It has been argued that these changes may reflect not just artistic or even cultural tendencies, but profound alterations in the mental structure of those who wrote, collected and assimilated the stories. Marshall McLuhan, in his seminal work on the relationship between semiotics, media and thought structures, argued for a materialistic effect of the type of medium (the linearity of written language, the holistic nature of the moving image) on the organization of thoughts (linear or integrative, respectively) (McLuhan, 1962). Given that one of the defining features of the Axial Age is the widespread adoption of the written word, it is reasonable to consider that the transitions from orality to literacy and from lower to higher introspection are fundamentally linked (Ong, 1982). Jaynes, moreover, proposed that the transition was also accompanied by a change from a mentality dominated by inner voices, issuing god-like commands necessary to maintain social cohesion, to one where the voices were replaced by a self-aware inner dialogue. Equally interesting and controversial from a neuroscientific perspective (Kuijsten, 2006; Cavanna et al., 2007), these ideas cannot be validated or refuted solely on the basis of philological and cultural studies. However, the “soft” hypothesis, as Daniel Dennett termed it, that within the Judeo-Greco-Christian tradition at least, there exists an “arrow of time” in the cultural narrative of the Axial Age representing increased concern with introspection can be put to the test in a quantifiable framework (Dennett, 1986; Jaynes, 2000).

The increasing availability of large text databases has facilitated the study of the statistical regularities embedded in language, including literary subtleties such as the analysis of a novel's plot, traditionally restricted to qualitative assessments (Moretti, 2005). Here we set out to develop a consistent analytic framework to measure the degree of introspection in extant texts spanning the Axial Age. With this tool, we tested the hypothesis of a “quantum leap” in the narrative during this transitional period, more generally, the possibility of measuring a cultural history of introspection.

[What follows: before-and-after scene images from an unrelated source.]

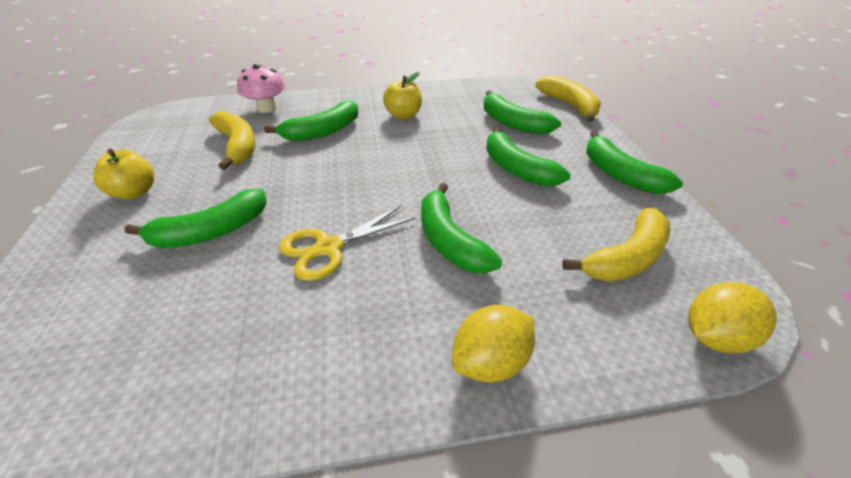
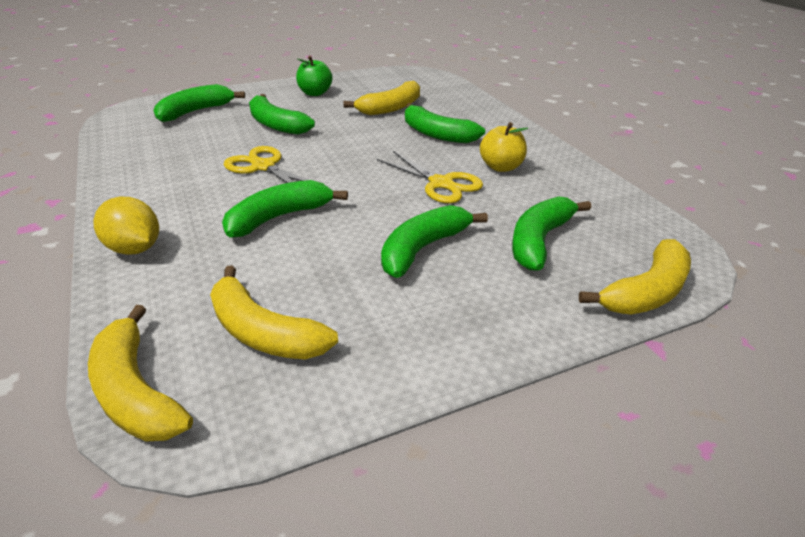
camera: 75 degrees right, 5 degrees down
yellow apple [93,149,154,199] -> green apple [296,56,332,96]
pink mushroom [237,64,285,113] -> none
green banana [586,131,683,194] -> green banana moved to [153,84,245,122]
yellow lemon [688,282,777,353] -> yellow banana [88,305,193,441]
none -> yellow scissors [377,151,483,203]

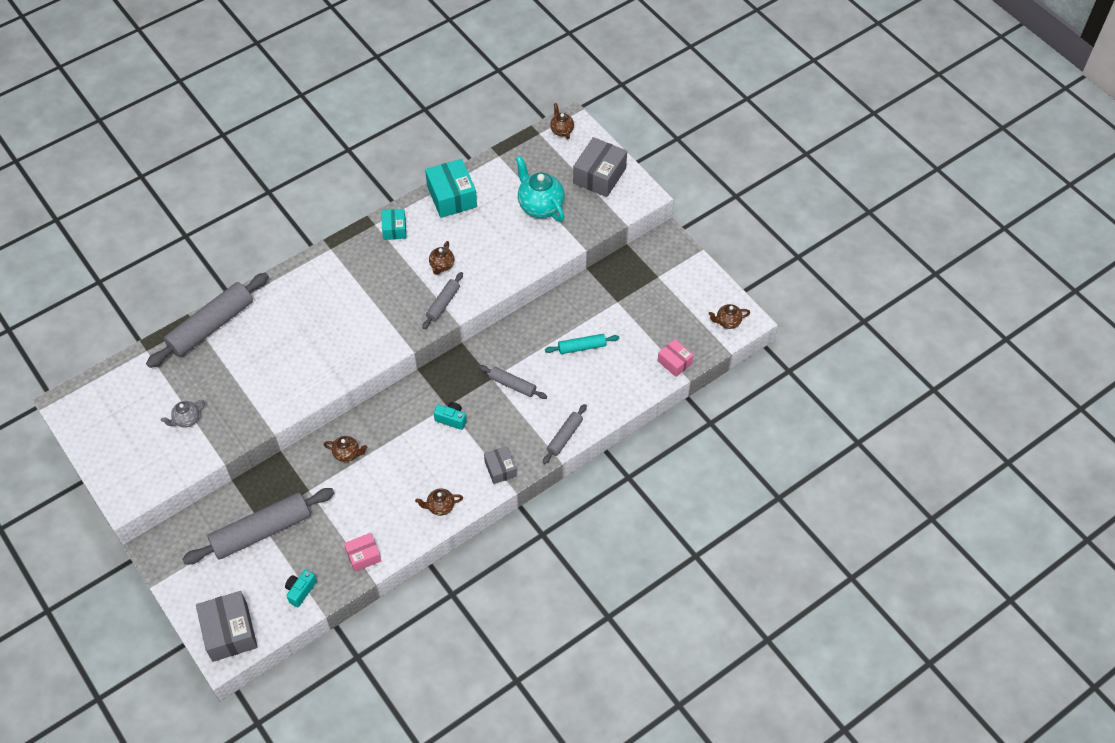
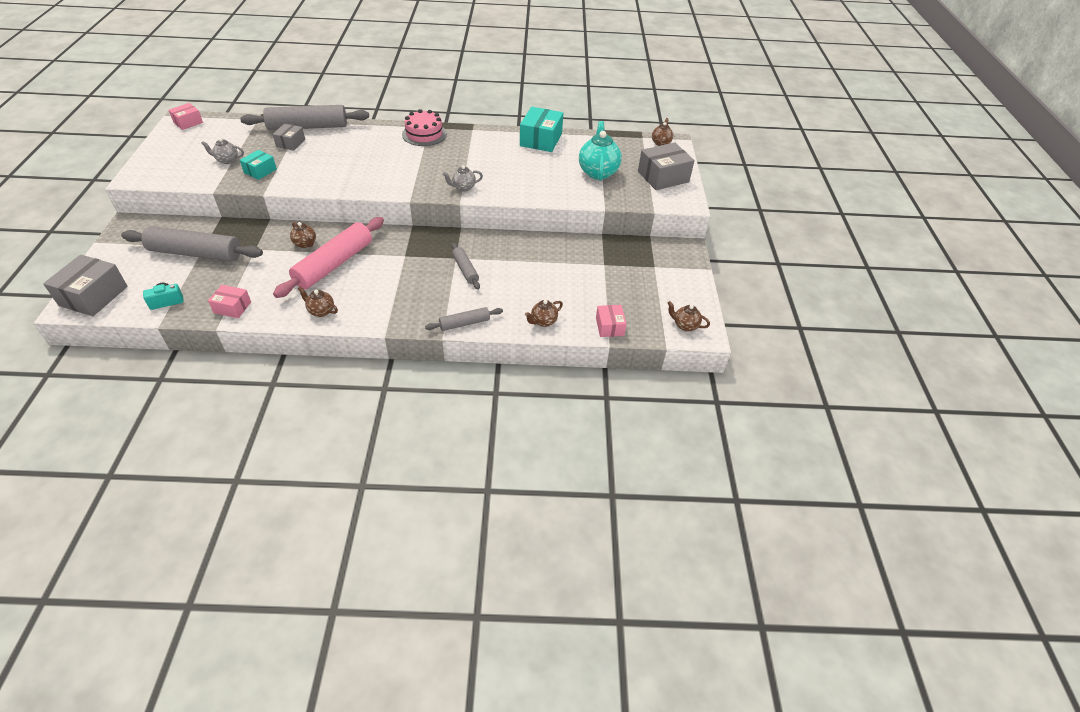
camera: 35 degrees right, 10 degrees down
turquoise box [381,209,406,240] -> turquoise box moved to [240,150,277,180]
grey rolling pin [422,272,463,329] -> grey teapot [443,165,483,192]
brown teapot [429,241,454,275] -> brown teapot moved to [525,300,563,327]
turquoise camera [434,402,467,430] -> none
grey box [484,446,517,484] -> grey box moved to [273,123,305,151]
turquoise rolling pin [545,334,619,354] -> none
none -> pink box [169,103,203,130]
none -> pink rolling pin [273,217,384,298]
none -> pink cake [402,109,447,146]

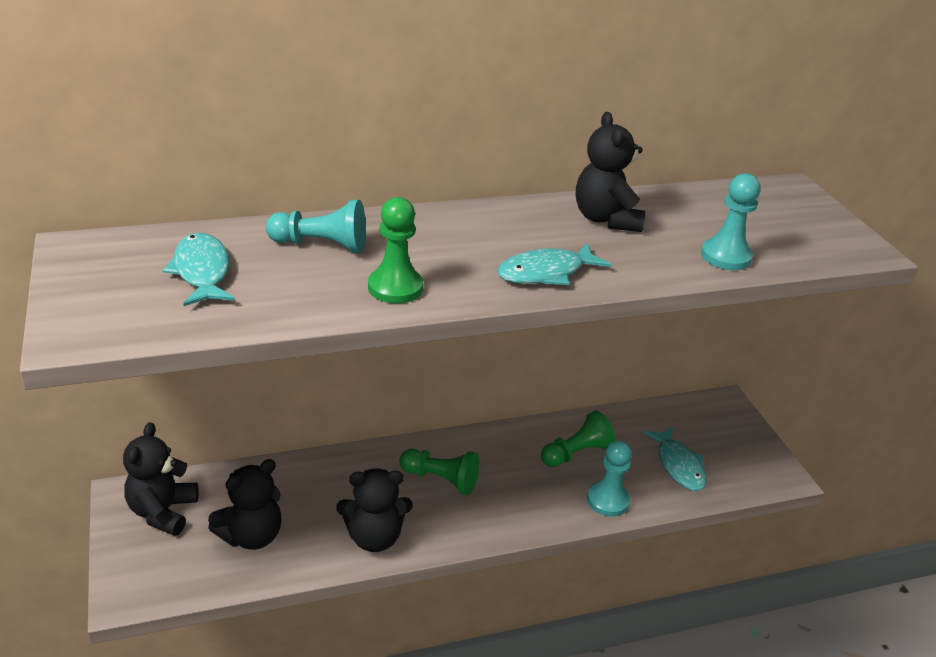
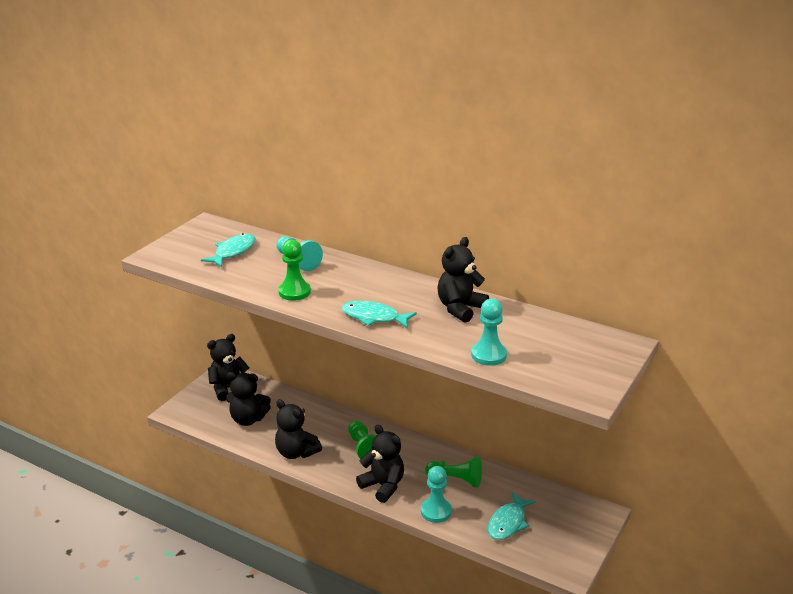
camera: 50 degrees right, 5 degrees down
none -> black teddy bear [356,425,404,503]

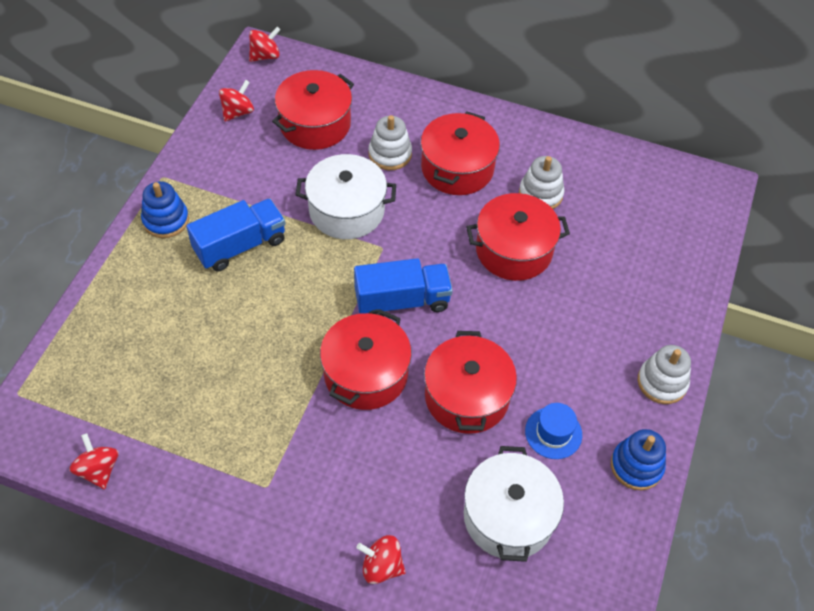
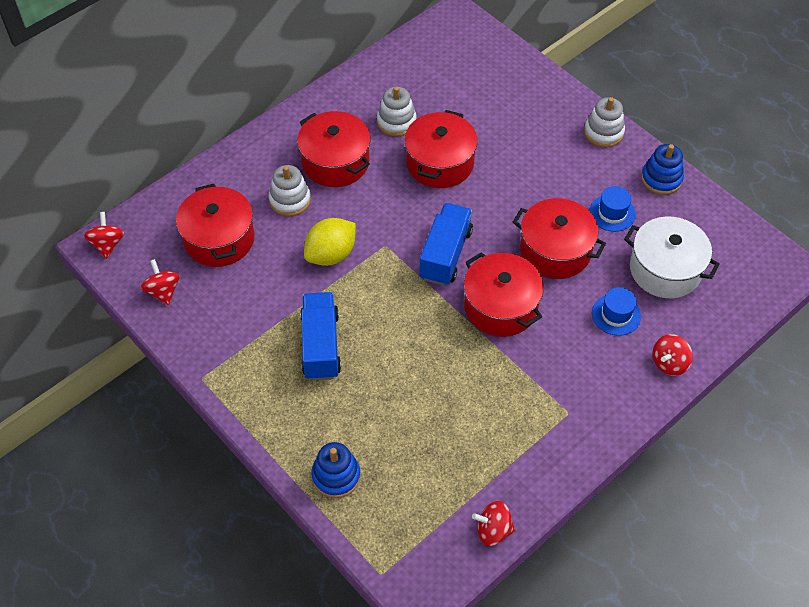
camera: 60 degrees left, 0 degrees up
blue stacking toy [141,181,189,238] -> blue stacking toy moved to [311,442,361,498]
white pot [296,154,396,239] -> yellow lemon [304,218,356,266]
none -> blue hat [592,287,641,336]

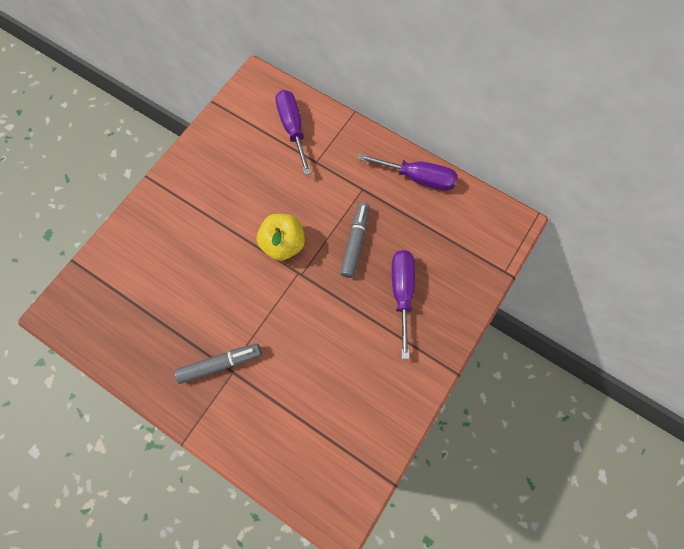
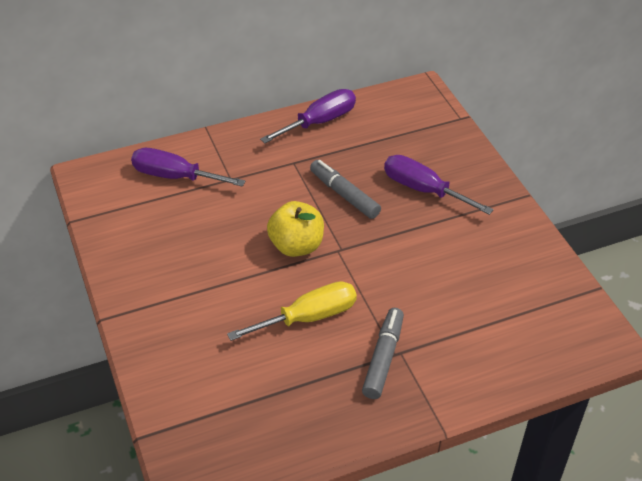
camera: 55 degrees left, 25 degrees down
none -> yellow screwdriver [227,281,357,341]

We understand meaning in language as arising from the mutual dependencies of concepts, in a holistic fashion (Quine, 1951; Cancho and Sole, 2001; Sigman and Cecchi, 2002). Hence, our challenge is not merely to count the occurrence of a given word (for example, introspection) in a historical corpus but, instead, to measure the extent to which a concept, in its distributed semantic sense (as captured, for instance, in dictionaries, and thesauri), is represented in the text. Several methods have been introduced to identify regularities and obtain a notion of semantic proximity (Lund and Burgess, 1996; Patwardhan et al., 2003; Pedersen et al., 2004; Fellbaum, 2010). One of the more widely used resources is Latent Semantic Analysis (LSA) (Deerwester et al., 1990). LSA assumes that semantically related words will necessarily co-occur in texts with coherent topics. For a concept such as introspection to convey meaning, it must evoke a large array of related concepts or “images” in the mind. Conversely, semantically related words can convey the meaning of introspection without the word itself being present in a text. This is particularly relevant for our study of classical literature, as we do not expect words representing higher-order concepts such as introspection to be present in the Bible or Homer at all. That is, the use of semantic similarity analysis allows us to measure the relatedness of a classical text to a concept with no explicit word at the time.

Our goal in the present study is to quantify the incidence of introspective topics in Axial Age literature, and uncover its cultural history.